CIA Director Mike Pompeo testified on Tuesday that President Donald Trump's suggestion that the agency had spent thousands to buy damaging information about him was based on "atrocious" and "ridiculous" information.
The New York Times and The Intercept reported last week that intelligence officials agreed last year to pay hackers over a $1 million in order to obtain information that was said to include compromising information on Trump.
In a tweet on Saturday, Trump suggested that the story was evidence of a conspiracy against him.
But under questioning from Sen. Susan Collins (R-ME) on Tuesday, Pompeo said the media outlets had fallen for a story that was not true.
"Reporting on this matter has been atrocious, it's been ridiculous, totally inaccurate," Pompeo told Collins. "In our view, the suggestion the CIA was swindled is false. The people who were swindled were [reporters] James Risen and Matt Rosenberg, the authors of those two pieces."
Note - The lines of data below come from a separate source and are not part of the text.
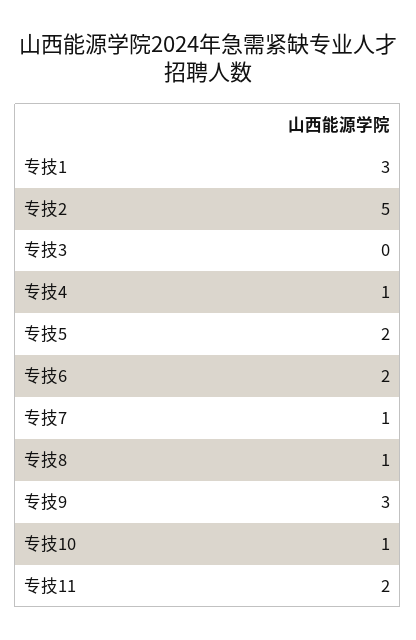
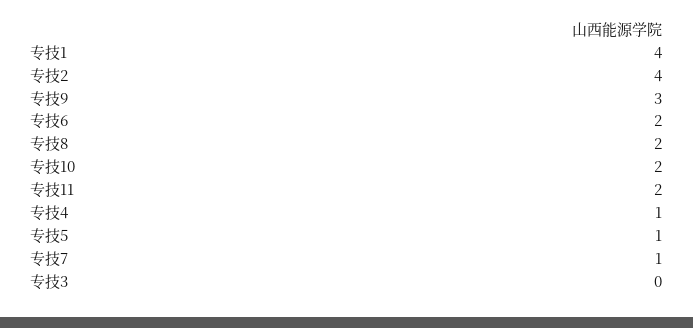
  {
-   "专技1": 3,
+   "专技1": 4,
-   "专技2": 5,
+   "专技2": 4,
    "专技3": 0,
    "专技4": 1,
-   "专技5": 2,
+   "专技5": 1,
    "专技6": 2,
    "专技7": 1,
-   "专技8": 1,
+   "专技8": 2,
    "专技9": 3,
-   "专技10": 1,
+   "专技10": 2,
    "专技11": 2
  }

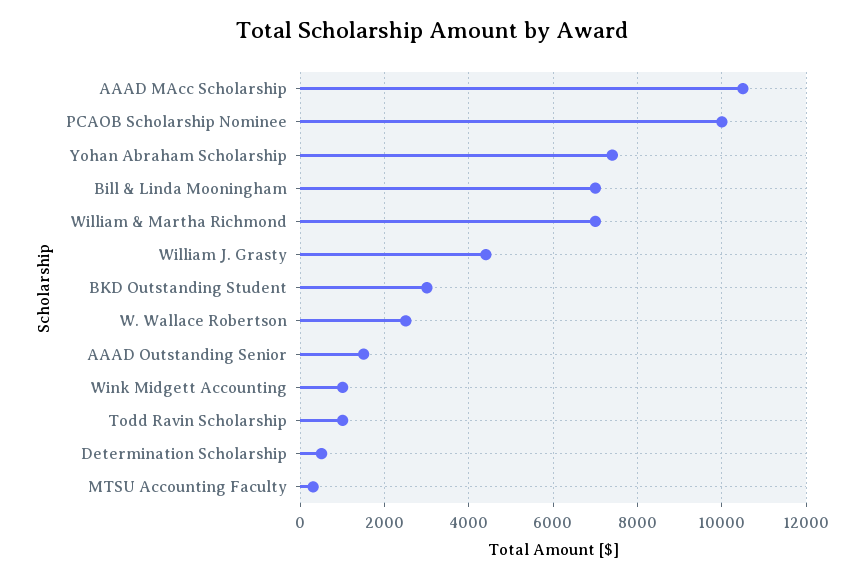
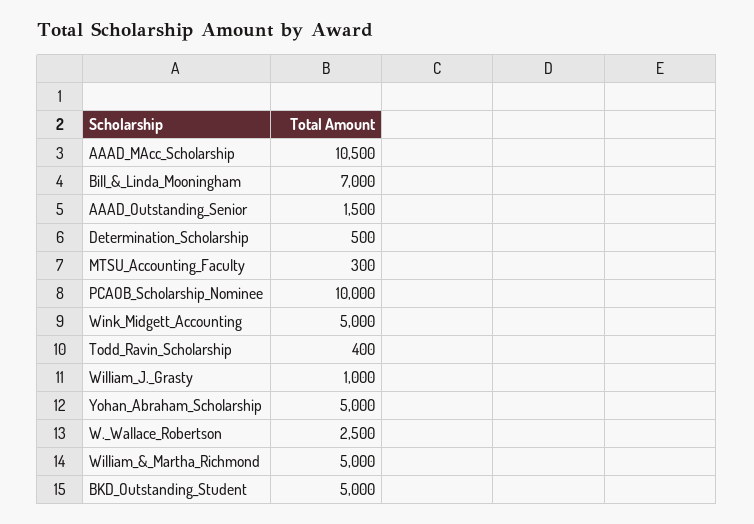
  {
    "AAAD MAcc Scholarship": 10500,
    "PCAOB Scholarship Nominee": 10000,
-   "Yohan Abraham Scholarship": 7400,
+   "Yohan Abraham Scholarship": 5000,
    "Bill & Linda Mooningham": 7000,
-   "William & Martha Richmond": 7000,
+   "William & Martha Richmond": 5000,
-   "William J. Grasty": 4400,
+   "William J. Grasty": 1000,
-   "BKD Outstanding Student": 3000,
+   "BKD Outstanding Student": 5000,
    "W. Wallace Robertson": 2500,
    "AAAD Outstanding Senior": 1500,
-   "Wink Midgett Accounting": 1000,
+   "Wink Midgett Accounting": 5000,
-   "Todd Ravin Scholarship": 1000,
+   "Todd Ravin Scholarship": 400,
    "Determination Scholarship": 500,
    "MTSU Accounting Faculty": 300
  }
"Indeed, it's our view that the same two people who were proffering phony information to the United States government, proffered that same phony information to these two reporters," he added. "The Central Intelligence Agency did not provide any resources, no money to these two individuals who proffered U.S. government information directly or indirectly at any time. And the information that we were working to try and retrieve was information that we believed might well have been stolen from the U.S. government. It was unrelated to this idea of kompromat [compromising information on Trump] that appears in each of those two articles."